What could be better than a stock that you could simply buy and comfortably hold forever? If you could find such a stock, then you’d eliminate the need to do follow-up research, time the markets, and trade in and out of positions. Now, such a simple approach is actually quite do-able with index funds, which require little research and no market timing whatsoever. However, with individual stocks, the need for heavy research – both initial and ongoing – is unavoidable.
That doesn’t mean that some stocks aren’t better suited to long holding periods than others, though. To the contrary, some are. Sectors like utilities, railroads and Canadian banks tend to make great long-term holds – I stress ‘Canadian banks’ here because banking is known for instability in some other countries. On the TSX, the aforementioned sectors are among the best long-term performers. With that in mind, here are three Canadian stocks that may just be worth buying and holding forever.
Canadian Utilities
Canadian Utilities (TSX:CU) is (you guessed it) a Canadian utility company with a long-term track record of stability and high returns. The company has raised its dividend for 52 consecutive years, making it a dividend King. Stocks with such long dividend track records have a tendency to keep up their strong performance over the long term. For example, the S&P Dividend Aristocrats Index has outperformed the S&P 500 by a slight margin over the last 30 years.
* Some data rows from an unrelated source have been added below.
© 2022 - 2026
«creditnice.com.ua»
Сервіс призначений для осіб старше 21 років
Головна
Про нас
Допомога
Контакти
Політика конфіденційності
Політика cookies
What gives Canadian Utilities its impressive dividend track record?
First of all, it’s a regulated utility. That provides a certain amount of stability right out of the gate. Regulated utilities tend to have stable revenue because they supply an essential service and face little competition. This doesn’t mean they always have stable profit, but the revenue stability gives them a fighting chance at least.
Second, Canadian Utilities is quite profitable, with a 68% gross profit margin, a 16.4% net income margin, and a 10% return on equity (ROE).
Third and finally, CU usually keeps its dividend payout ratio (percentage of profit paid out as dividends) within reason. The failure to do this is one source of problems at utility companies, and CU has avoided the temptation.
Alimentation Couche-Tard
Next we have Alimentation Couche-Tard (TSX:ATD). Alimentation Couche-Tard is a company that, until this year, had a nearly uninterrupted track record of compounding. The company’s stock rose 2,500% between the start of 2010 and the start of this year. For the most part, the company’s actual performance backed up the stock price appreciation. For example, over the last 10 years of the 14-year period just mentioned, ATD compounded its earnings at 14.4% per year.
This year, ATD’s compounding track record hit a minor interruption. The company’s stock first started falling when it put out an earnings release that showed a decline in fuel sales due to low oil prices. Then, the company made a questionable offer to buy 7/11 for tens of billions of dollars. The 7/11 deal did look iffy; however, it now looks likely that a Japanese company will buy 7/11 from its current Japanese owner. ATD’s stock started rising when that news came out; as long as the deal is thwarted, then ATD stock should continue performing well.
CN Railway
The Canadian National Railway (TSX:CNR) is a Canadian railroad company and a pillar of the North American economy. It ships $250 billion worth of goods all over North America each and every year. The company has an excellent competitive position, with only one true competitor. As a result of its relative lack of competition, CN Railway is very profitable, with a 32% profit margin, a 15% free cash flow margin, and a 27.5% return on equity. It is a very important company whose shares are not too expensive. It should continue doing well long term.